When he took office, President Joseph R. Biden Jr. likely that a year later he could begin his first State of the Union address with an inspiring exhortation about a united country that rejects authoritarianism, standing ovations and waving flags from both sides of the congressional corridor.
On Tuesday night, he did just that. But the united country he spoke of was Ukraine, united for the horrific reason of its brutal invasion of Russia. The standing ovations were for the people. The flags waved were Ukrainian blue and yellow.
As for the US unit – well, it lasted several minutes.
The crisis in Europe was not the issue that experts expected to hang over this address when Mr Biden took office. But in the end it turned what is often a superficial speech into a major TV event, because of the message it would send to the beleaguered Ukrainians and the Kremlin.
In any case, there was an eager audience abroad. Earlier in the day, DailyExpertNews interviewed President Volodymyr Zelensky of Ukraine, whose defiant viral videos from Kiev garnered support for his country. Unshaven, weary and clad in green uniforms in his bunker, Mr. Zelensky begged Mr.

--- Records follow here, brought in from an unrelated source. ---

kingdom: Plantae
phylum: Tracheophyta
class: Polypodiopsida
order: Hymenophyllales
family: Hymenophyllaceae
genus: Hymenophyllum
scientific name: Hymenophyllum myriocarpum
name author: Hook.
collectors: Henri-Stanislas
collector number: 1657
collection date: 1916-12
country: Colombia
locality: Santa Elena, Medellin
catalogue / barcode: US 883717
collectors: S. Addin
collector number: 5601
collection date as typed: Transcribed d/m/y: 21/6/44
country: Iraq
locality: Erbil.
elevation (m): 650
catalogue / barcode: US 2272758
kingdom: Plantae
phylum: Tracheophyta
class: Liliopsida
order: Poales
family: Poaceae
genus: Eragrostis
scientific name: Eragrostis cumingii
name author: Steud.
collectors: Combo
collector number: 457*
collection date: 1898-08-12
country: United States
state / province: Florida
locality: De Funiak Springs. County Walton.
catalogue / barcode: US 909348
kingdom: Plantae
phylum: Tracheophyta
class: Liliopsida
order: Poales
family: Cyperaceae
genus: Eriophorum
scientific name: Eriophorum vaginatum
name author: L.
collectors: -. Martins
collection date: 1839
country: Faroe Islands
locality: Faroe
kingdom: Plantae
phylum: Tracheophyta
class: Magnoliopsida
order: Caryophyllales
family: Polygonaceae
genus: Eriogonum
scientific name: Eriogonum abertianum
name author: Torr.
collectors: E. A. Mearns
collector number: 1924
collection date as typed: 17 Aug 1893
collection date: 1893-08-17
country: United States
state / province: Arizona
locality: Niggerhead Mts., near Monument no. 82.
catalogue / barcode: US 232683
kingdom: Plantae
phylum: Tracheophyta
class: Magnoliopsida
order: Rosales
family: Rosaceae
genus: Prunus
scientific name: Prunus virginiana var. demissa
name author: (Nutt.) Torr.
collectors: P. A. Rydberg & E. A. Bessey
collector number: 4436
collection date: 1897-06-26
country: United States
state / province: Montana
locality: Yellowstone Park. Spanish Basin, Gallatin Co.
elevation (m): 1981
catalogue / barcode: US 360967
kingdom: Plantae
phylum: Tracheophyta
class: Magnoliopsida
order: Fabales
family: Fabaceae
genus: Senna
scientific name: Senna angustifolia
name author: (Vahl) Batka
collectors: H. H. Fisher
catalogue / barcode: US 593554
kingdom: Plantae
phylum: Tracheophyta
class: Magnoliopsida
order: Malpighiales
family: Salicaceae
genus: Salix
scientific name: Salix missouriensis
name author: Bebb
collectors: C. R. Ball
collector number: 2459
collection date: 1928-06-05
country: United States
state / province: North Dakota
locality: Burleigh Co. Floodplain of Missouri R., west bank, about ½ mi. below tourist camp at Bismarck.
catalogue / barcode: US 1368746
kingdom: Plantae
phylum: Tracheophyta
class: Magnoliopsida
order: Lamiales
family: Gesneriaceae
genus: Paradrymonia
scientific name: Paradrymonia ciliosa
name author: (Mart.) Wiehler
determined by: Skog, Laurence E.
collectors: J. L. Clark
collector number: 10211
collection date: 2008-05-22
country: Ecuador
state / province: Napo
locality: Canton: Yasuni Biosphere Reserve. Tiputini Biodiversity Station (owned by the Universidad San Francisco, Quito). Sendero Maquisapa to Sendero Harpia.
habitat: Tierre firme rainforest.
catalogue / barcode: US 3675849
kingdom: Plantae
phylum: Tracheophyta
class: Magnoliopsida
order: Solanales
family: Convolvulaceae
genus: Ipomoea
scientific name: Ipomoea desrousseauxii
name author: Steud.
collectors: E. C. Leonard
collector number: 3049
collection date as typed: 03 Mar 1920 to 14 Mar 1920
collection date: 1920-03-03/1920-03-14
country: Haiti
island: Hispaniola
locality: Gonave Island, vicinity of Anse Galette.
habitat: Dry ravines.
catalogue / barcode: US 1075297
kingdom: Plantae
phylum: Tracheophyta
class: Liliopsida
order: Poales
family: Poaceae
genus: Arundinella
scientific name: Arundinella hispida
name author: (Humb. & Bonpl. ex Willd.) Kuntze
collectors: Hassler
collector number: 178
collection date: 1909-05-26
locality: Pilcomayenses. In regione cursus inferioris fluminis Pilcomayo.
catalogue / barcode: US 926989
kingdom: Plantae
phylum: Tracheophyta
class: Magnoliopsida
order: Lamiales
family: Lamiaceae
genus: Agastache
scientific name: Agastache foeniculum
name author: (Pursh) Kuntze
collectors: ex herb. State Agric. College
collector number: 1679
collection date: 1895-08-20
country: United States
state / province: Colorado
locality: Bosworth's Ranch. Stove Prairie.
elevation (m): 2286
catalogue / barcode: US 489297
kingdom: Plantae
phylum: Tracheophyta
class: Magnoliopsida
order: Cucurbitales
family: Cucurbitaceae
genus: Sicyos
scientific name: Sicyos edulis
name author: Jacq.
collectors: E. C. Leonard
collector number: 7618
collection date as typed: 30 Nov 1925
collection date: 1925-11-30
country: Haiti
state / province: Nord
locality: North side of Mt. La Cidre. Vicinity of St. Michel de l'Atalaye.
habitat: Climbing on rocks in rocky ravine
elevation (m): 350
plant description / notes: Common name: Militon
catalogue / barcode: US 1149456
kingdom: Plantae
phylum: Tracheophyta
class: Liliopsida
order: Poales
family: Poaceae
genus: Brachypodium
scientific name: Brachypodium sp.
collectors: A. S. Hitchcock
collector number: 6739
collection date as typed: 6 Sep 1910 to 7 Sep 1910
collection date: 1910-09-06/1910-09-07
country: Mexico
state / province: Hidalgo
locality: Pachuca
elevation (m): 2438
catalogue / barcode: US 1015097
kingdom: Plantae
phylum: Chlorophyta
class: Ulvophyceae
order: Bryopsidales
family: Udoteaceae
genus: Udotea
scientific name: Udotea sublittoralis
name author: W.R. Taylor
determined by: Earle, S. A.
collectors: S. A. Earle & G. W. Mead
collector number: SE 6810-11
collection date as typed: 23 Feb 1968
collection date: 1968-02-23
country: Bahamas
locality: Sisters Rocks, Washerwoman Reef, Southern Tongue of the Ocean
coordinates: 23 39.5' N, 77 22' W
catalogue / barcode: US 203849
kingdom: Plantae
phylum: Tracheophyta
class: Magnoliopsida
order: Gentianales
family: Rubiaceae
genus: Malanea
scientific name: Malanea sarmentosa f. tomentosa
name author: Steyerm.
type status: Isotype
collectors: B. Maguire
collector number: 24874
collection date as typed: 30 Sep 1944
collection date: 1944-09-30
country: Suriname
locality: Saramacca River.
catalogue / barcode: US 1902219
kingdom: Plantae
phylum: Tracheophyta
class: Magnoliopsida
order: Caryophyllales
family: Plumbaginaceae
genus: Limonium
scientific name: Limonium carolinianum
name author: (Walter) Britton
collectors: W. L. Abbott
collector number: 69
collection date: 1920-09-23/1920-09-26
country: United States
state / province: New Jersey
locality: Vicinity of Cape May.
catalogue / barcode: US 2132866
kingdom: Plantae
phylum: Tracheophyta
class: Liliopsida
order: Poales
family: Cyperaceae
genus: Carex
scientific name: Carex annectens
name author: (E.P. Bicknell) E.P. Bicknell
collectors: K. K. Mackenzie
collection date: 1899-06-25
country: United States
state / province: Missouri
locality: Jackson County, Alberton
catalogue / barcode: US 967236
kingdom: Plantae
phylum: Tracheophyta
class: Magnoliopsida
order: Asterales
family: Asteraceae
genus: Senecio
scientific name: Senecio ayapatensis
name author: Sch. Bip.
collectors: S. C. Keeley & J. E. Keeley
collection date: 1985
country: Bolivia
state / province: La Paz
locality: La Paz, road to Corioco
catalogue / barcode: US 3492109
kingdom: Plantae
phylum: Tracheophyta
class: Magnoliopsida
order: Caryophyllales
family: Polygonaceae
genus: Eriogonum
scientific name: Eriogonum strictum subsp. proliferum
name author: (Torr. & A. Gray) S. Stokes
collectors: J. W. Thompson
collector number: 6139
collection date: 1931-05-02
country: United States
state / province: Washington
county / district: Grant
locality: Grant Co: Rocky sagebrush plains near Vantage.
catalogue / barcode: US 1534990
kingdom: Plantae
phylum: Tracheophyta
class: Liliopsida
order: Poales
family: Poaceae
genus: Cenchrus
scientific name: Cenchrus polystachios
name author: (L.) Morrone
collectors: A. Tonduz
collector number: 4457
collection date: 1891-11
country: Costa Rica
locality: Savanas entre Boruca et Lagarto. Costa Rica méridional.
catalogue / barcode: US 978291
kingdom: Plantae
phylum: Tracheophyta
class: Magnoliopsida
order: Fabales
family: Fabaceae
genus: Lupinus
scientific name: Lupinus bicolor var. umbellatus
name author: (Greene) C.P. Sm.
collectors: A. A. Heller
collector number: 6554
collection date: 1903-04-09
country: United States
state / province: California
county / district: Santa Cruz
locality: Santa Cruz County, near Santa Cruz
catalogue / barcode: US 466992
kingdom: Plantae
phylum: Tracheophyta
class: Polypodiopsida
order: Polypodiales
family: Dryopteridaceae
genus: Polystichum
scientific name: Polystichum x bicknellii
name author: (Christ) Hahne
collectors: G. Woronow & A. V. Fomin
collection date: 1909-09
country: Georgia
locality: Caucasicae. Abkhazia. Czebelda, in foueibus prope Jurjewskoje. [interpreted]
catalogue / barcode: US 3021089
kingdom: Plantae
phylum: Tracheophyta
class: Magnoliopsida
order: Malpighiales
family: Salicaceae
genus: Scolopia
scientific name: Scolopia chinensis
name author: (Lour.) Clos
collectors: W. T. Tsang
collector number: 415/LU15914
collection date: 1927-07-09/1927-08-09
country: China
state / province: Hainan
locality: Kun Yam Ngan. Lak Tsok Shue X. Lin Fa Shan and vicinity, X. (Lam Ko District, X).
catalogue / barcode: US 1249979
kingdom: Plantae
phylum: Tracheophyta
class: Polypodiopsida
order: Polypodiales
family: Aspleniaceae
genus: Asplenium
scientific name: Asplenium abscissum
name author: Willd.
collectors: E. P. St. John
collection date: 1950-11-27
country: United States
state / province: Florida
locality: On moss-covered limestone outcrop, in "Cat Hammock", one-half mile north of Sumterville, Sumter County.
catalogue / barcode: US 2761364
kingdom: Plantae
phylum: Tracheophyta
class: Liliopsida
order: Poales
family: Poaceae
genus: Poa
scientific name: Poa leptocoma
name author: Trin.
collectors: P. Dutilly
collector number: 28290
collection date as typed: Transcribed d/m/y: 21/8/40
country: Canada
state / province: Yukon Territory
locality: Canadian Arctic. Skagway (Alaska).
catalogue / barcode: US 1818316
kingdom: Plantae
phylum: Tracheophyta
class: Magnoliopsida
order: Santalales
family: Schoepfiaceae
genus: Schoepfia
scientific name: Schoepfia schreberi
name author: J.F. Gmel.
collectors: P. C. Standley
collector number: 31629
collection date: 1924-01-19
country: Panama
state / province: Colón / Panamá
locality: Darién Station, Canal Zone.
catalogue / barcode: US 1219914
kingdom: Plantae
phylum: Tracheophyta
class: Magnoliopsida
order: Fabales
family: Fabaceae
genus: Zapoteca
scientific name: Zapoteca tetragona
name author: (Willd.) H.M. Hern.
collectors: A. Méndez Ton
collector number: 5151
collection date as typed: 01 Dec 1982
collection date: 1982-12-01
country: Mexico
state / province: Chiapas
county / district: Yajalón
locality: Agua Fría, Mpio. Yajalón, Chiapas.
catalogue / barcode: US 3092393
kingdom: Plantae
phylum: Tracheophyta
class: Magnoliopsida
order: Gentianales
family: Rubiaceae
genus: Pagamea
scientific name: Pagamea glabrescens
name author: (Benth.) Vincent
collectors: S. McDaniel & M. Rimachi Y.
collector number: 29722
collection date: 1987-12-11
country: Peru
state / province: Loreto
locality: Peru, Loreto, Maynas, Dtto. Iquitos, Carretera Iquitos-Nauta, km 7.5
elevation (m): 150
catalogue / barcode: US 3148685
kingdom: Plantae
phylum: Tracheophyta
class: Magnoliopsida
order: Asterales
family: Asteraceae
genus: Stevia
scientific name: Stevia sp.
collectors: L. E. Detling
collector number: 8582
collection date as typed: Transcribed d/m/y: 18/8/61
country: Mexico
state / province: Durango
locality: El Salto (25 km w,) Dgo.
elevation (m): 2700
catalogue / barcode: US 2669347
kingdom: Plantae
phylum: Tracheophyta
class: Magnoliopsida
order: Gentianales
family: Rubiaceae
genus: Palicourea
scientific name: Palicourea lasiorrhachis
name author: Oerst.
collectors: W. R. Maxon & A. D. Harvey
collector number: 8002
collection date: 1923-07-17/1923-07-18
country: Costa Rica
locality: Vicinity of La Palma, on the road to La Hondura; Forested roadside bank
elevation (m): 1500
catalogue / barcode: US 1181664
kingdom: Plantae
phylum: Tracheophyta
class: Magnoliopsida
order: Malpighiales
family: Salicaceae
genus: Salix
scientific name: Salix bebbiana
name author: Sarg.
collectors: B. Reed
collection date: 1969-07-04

Biden to send a “helpful” message as his country fended off the conquest. As the House room filled up, images from Washington split with shots of Kiev’s darkened skyline.
It was an unusual run-up to the annual speech. But in the end it imposed a sort of normality on the top part of the speech. Just like during the Cold War or after 9/11, you had a president who declared that “liberty will always triumph” to the cheers of the full house.
It was a familiar scene while it lasted. There was also a more famous tableau in the room compared to Mr Biden’s speech to Congress last year, which was suppressed by Covid security measures. “This year,” said Mr. Biden, “we are finally together again.”
There were only a few, optional masks in the crowd. The house was fairly packed (although some Republicans announced they would skip the talk about the Covid testing requirements). Once again, there was the company of guests for the president to call midway through the speech, including the ambassador from Ukraine. As Mr. Biden walked down the aisle of the house, there were handshakes and close talking, not fist bumps.
If you had turned off the sound, it was an image of the return to normalcy that you had expected or hoped for a year ago.
But with the sound on, you were quickly reminded that “normal” is a relative and elusive state these days.
To start with, there was the layover. It was once a rare and notable breakup when South Carolina Representative Joe Wilson yelled, “You’re lying!” to President Barack Obama in a joint session address in 2009. Now there was a mocking section, with Republican Representatives Lauren Boebert of Colorado and Marjorie Taylor Greene of Georgia embarking on a “Build the Wall!” singing, and a humiliating moment when Mrs. Boebert yelled at Mr. Biden about withdrawing from Afghanistan, just as he began to tell a story about the loss of his son Beau to brain cancer.
It was shocking, but not surprising. After all, the last time we saw Ukraine’s security discussed in Congress was during impeachment hearings. When Mr. Biden addressed a joint session last spring, it was just months after the Capitol was attacked by a mob trying to undo his election victory.
And the pre-buttals in conservative media anticipated a fight. A screen caption on Tucker Carlson’s Fox News show before the speech read: “Biden will probably discuss Ukraine’s borders more than America’s” — which you’d think would be unobtrusive, given that there aren’t any tank columns rolling over ours. , but here we are .
Mr. Biden was not so combative, at least not against his opponents in the room. But he was also more spirited than he has often been as a speaker during his first year in office. This was not the comforting Mr. Biden who shared the country’s sense of loss during last winter’s Covid death wave, though he did whisper at times, assuring Americans concerned about the grim war news, “We’ll be fine.”
Instead, he had the sharp, rousing tone of a president trying to unite the country — taking advantage of an opportunity to be heard after a year when his soft voice often got him lost in the tumult of the media.
Mr. Biden’s personal style, like that of other presidents, has served a political message. He was chosen by voters whose ears are ringing with President Donald Trump, voters who presumably wanted a break from the me-me-me chorus. And as the older, white nominee of a younger, diverse party, he positions himself more as the centerpiece of an ensemble than as the star of a solo act.
Sharing the spotlight has its uses, especially when assembling an international coalition in a crisis. But Mr. Biden’s approach has meant that he has not always been the protagonist of his story.
He had the camera to himself for one night. His speech was not a flowing piece of rhetoric; like most State of the Union addresses, it eventually turned into a steamboat of policy line items with the occasional zinger. But it was tough, right down to the closing cry, “May God bless you all. May God protect our troops. Grab them!”
It wasn’t immediately clear to whom that last exclamation was speaking – America? Ukraine? God? – or what or who to get. But sometimes in politics the book itself is the message.